Tick Carrying Deadly Brain Swelling Virus Bites Two Near Area
Two people just outside the Hudson Valley were diagnosed with an extremely rare tick-borne brain swelling virus. One of the two died.
On Saturday, the Sussex County Division of Health announced they are currently investigating two confirmed cases of the Powassan virus in the New Jersey county which borders Orange County in New York.
The Powassan virus is spread by the same deer tick that carries Lyme disease. Powassan, which in some cases has been fatal, attacks the nervous system and can cause dangerous brain swelling.
There is currently no treatment for the virus, which according to the CDC kills around 10 percent of people who become sick. Half are left with permanent neurological problems.
Armand Desormeaux, 80, died days after he was diagnosed with Powassan virus, his daughter told the New Jersey Herald. According to his daughter, the veteran was in good health until he was bitten by a tick. His official cause of death hasn't been announced.
According to his obituary, Desormeaux was born in the Captial Region and loved taking trips to the Monticello Casino.
It's unclear who the second Sussex County resident diagnosed with Powassan is, but Desormeaux's daughter wrote on Facebook she was "told there was another person living within a 5-mile radius of our house in his 20's who tested positive for the virus but survived with severe neurologic issue."
Signs and symptoms of infection can include fever, headache, vomiting, weakness, confusion, seizures and memory loss.

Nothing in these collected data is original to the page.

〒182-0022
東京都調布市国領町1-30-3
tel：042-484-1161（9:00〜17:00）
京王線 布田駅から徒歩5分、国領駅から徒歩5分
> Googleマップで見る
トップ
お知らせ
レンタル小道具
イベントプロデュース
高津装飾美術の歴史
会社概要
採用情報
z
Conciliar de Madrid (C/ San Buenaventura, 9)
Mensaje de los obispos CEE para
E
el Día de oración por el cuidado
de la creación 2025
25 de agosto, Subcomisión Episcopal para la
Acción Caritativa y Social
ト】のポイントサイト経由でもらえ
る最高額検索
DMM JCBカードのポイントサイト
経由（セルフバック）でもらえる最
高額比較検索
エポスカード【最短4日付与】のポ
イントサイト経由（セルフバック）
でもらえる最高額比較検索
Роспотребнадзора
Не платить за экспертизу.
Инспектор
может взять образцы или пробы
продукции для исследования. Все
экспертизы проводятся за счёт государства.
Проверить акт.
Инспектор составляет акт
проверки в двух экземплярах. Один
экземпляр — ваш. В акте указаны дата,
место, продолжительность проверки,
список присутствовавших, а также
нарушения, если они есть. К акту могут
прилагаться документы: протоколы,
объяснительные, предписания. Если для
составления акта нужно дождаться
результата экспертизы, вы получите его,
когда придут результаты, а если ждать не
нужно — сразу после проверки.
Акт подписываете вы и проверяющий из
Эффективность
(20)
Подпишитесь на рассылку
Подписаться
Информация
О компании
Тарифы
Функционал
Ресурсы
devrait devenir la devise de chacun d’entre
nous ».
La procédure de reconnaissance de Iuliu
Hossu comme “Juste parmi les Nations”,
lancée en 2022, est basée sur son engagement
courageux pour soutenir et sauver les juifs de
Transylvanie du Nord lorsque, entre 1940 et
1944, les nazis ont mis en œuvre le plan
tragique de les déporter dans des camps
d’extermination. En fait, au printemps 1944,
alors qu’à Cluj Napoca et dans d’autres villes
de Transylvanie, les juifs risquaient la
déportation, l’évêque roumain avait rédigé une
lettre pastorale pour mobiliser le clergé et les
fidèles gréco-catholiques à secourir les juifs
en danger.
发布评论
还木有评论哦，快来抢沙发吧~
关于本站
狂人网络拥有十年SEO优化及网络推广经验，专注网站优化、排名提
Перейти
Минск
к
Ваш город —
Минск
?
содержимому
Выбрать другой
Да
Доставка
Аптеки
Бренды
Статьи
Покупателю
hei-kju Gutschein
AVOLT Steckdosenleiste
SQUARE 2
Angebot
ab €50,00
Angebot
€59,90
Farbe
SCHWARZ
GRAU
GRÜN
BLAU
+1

People with severe cases of the virus often need to be hospitalized to receive respiratory support, intravenous fluids, or medications to reduce swelling in the brain, according to the CDC.
In 2017, the last year on record, there were 33 people diagnosed with the virus in the United States. 16 of those 33 live in New York, according to the CDC. Two people died from the virus.
In 2016, 21 people were diagnosed with the virus across the United States. Three died from the virus. In 2015, there were six cases of the Powassan virus.
You can reduce your risk of being infected by taking the following precautions:
- Using tick repellents
- Wearing long sleeves and pants
- Avoiding bushy and wooded areas
- Thorough tick checks after spending time outdoors.
There are no vaccines to prevent or medicines to treat Powassan virus infection. People with severe Powassan virus disease often need to be hospitalized to receive support with breathing and swelling in and around the brain.